By cooling to 25-30°C, the purpose of preventing hair loss is fully achieved.

The injection time for Adriamycin is usually 5 minutes.
However, some hospitals require intravenous administration over 1 to 2 hours. For the latter example,
By increasing the thickness of the filling layer of the cooling cap of this invention to 2.5 to 3.5 cm, the duration of cold retention can be extended, but in consideration of the burden on the patient due to the filling material (weight), as mentioned above, Layer thickness 0.8~2cm
During the infusion period, it is recommended to replace the cap with a pre-chilled cooler every 30 to 60 minutes.

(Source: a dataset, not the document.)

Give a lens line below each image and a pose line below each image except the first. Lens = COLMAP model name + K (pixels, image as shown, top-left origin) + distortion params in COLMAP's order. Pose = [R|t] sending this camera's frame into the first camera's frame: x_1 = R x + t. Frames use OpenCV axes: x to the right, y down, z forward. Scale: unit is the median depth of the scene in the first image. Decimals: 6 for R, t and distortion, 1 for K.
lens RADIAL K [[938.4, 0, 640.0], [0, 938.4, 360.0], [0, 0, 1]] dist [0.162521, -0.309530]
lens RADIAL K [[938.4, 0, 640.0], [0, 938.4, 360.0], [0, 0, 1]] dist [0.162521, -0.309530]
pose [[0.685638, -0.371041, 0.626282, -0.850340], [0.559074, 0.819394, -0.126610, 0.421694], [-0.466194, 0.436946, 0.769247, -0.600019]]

Adriamycin dosage is 30-50mg
m ^-2 (dose per 1 m ² of volumetric area) is customary, but higher doses, for example 60-80 mg m ^-2 (per kg of body weight, adults: 1.6-2.3 mg, 13-19 years old: 1.6-2.5 mg,
In some cases, 7-12 years old: 2-3.5 mg; 0-6 years old: 2.5-11 mg). When administering such a large amount, some people recommend that the scalp be deeply cooled (J.
G.Dean, SESalmon etal., N.Eng.J.Med.,
301, 253 (1977)). In order to meet this demand, high water content rubber obtained by the above-mentioned process using a water-soluble organic compound in combination is filled to a thickness of 2 to 3 cm.
What's more, you can store this ice pack in the freezer (ice maker, -20℃).
The method is to pre-cool the product and then put it on.
Scalp temperature can be maintained below 20℃ for 50min.

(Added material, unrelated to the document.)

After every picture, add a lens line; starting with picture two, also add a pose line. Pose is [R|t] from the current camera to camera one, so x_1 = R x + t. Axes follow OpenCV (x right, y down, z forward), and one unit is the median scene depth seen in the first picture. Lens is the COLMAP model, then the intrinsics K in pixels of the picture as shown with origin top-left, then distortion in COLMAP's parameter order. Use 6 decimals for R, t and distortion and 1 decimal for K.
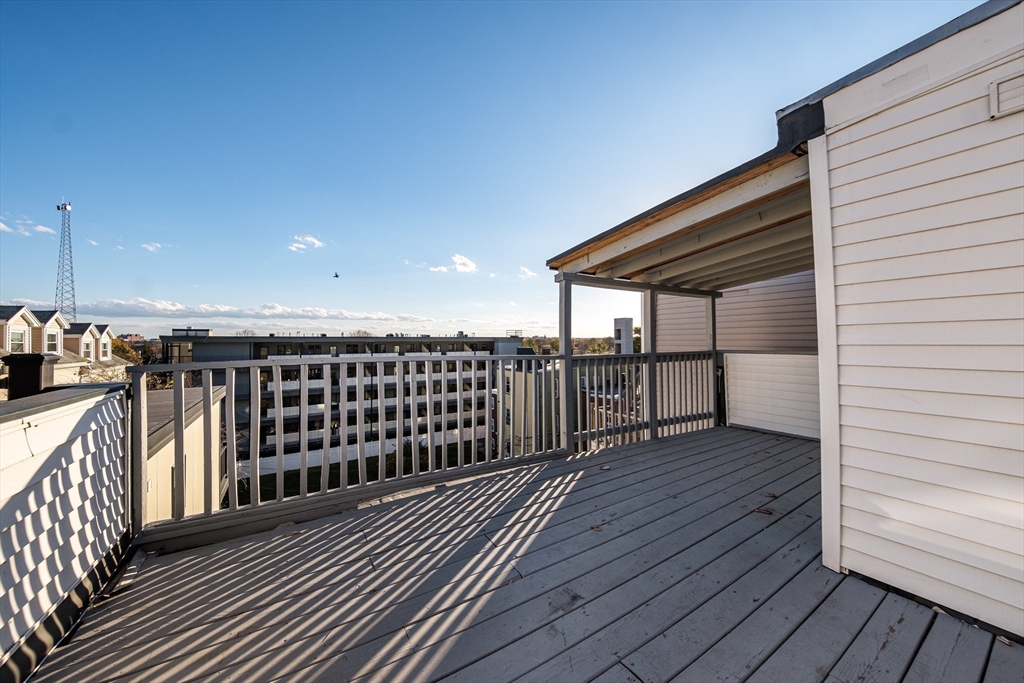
lens RADIAL K [[354.5, 0, 486.6], [0, 354.5, 334.8], [0, 0, 1]] dist [0.000399, -0.000356]
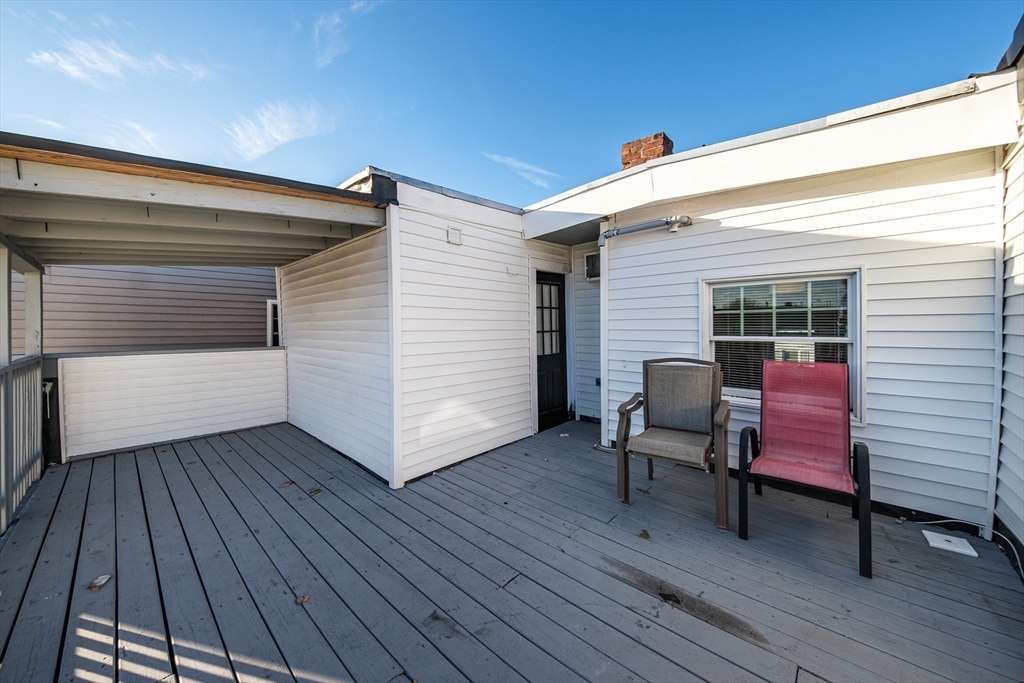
lens RADIAL K [[354.5, 0, 512.5], [0, 354.5, 332.2], [0, 0, 1]] dist [0.000399, -0.000356]
pose [[-0.306537, 0.000334, 0.951859, -0.115563], [-0.015821, 0.999860, -0.005446, -0.003892], [-0.951727, -0.016729, -0.306489, 0.176865]]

[Brief explanation of the drawing]

Figure 1 is a partially cutaway perspective view showing a small piece of high water content gel placed inside a hollow ball to make the scalp cooling cap of the present invention, and Figure 2 is a scalp cooling cap of the present invention obtained by degassing. A sectional view showing the cap, FIG. 3 is a schematic view showing the scalp cooling cap being worn, and FIG. 4 is a schematic view showing the flat fastener being wrapped. In the figure, 1 is a small piece of high water content gel, 2 is a hollow ball, 3 is a small piece inlet, and 10 is a scalp cooling cap.

Claims (1)

[Claims for Utility Model Registration] (1) Inside the double cap wall of the flexible material constituting a cap-shaped scalp cooling cap obtained by deaerating a hollow ball made of a flexible material After pouring an aqueous solution containing polyvinyl alcohol having a saponification degree of 98 mol% or more and an average polymerization degree of 1000 or more and having a concentration of the polyvinyl alcohol of more than 8 wt% and less than 25 wt% into a mold for forming any shape, This is cooled to a temperature below -10℃, solidified, and molded, and then, without melting, the dehydration rate (solidification / weight reduction rate of the molded product) is 3wt.
1. A freely deformable scalp cooling cap, characterized in that a plurality of small pieces of high water content gel obtained by vacuum/partial dehydration of % or more are enclosed in a sealed manner. (2) The freely deformable scalp cooling cap according to claim 1, wherein the aqueous solution contains a water-soluble organic compound at a concentration of 5 to 40 wt%.